Using a process called lap, the yarn is turned into a sheet, which is then passed through a machine to be turned into sliver. The sliver is what gets turned into yarn thread, which is then used with cotton thread to weave fabric on a handloom machine. According to Sitha, who operates the machine, weaving a yard of fabric takes around half an hour.
“The cotton yarn is placed lengthways and the banana yarn is placed across. It’s with this mix that fabric is spun,” she said.
A collection made out of banana fabric, designed by SLITA Visiting Lecturer in processing Gayani Dulanga, was displayed at the Intex South Asia 2018 exhibition. The inspiration for the collection, from designs to colours, came from various stages of the banana plant.
"If farmers can extract fibres out from the stem, they can generate more than 500 per annum – Mumthas"
Just the beginning
While banana yarn and cotton mixed fabric may seem like the final product of the research conducted, the committee is not ready to put a stop to their efforts just yet. According to Mumthas, the research is still progressing and the committee aims to manufacture a 100% banana yarn fabric.
But this doesn’t mean that this step in their research is not of interest to the textile industry.

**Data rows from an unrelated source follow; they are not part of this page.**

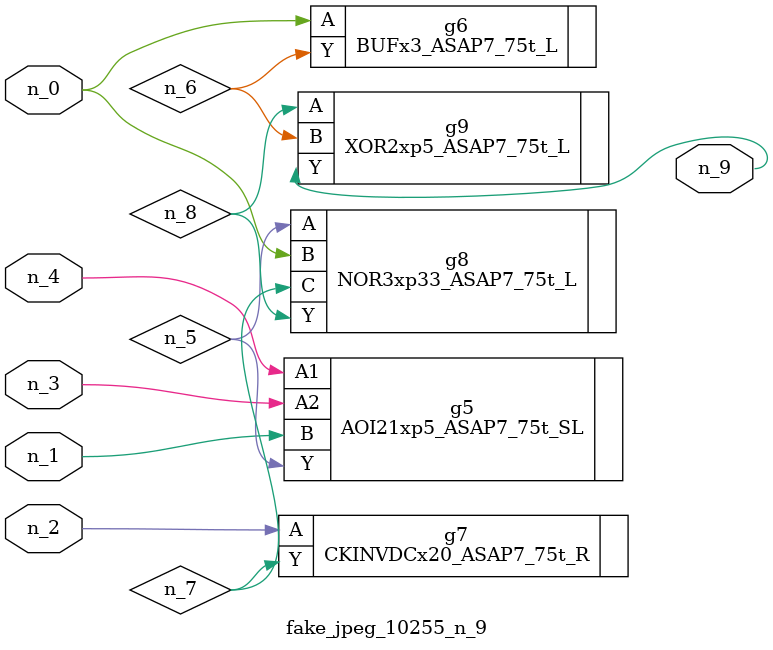
<source format=v>
module fake_jpeg_10255_n_9 (n_3, n_2, n_1, n_0, n_4, n_9);

input n_3;
input n_2;
input n_1;
input n_0;
input n_4;

output n_9;

wire n_8;
wire n_6;
wire n_5;
wire n_7;

AOI21xp5_ASAP7_75t_SL g5 ( 
.A1(n_4),
.A2(n_3),
.B(n_1),
.Y(n_5)
);

BUFx3_ASAP7_75t_L g6 ( 
.A(n_0),
.Y(n_6)
);

CKINVDCx20_ASAP7_75t_R g7 ( 
.A(n_2),
.Y(n_7)
);

NOR3xp33_ASAP7_75t_L g8 ( 
.A(n_5),
.B(n_0),
.C(n_7),
.Y(n_8)
);

XOR2xp5_ASAP7_75t_L g9 ( 
.A(n_8),
.B(n_6),
.Y(n_9)
);


endmodule
</source>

According to Peries, an Invitation for Expression of Interest has been called by the Industry and Commerce Ministry.
“As this project was done by the Government and we undertook the research, we have the responsibility to transfer the technology,” explained Peries.
Mumthas added that interest in banana fibre and yarn has grown following various awareness sessions conducted by the team, and they are currently developing a means by which to transfer the technology in their possession. Indeed, it is this inability to transfer the technology that has seen the technology on banana fibre extraction available in the Philippines remain inaccessible to Sri Lanka.
In a positive development, Mumthas shared that the process of distributing banana fibre extraction machines has now begun.
“If farmers can extract fibres out from the stem, they can generate more than $ 500 per annum,” she added.
As it stands, there is a demand for banana fibre, especially when it comes to making crafts to be sold to foreign markets, but there is a lack of supply. In order to make banana yarn or fabric commercially viable, investment in spinning machines is essential.
With the right amount of investment and development, banana yarn can hopefully go from simply being a research project conducted by SLITA in collaboration with the Industry and Commerce Ministry and Moratuwa University, to an eco-friendly sustainable product that boosts Sri Lanka’s textile industry.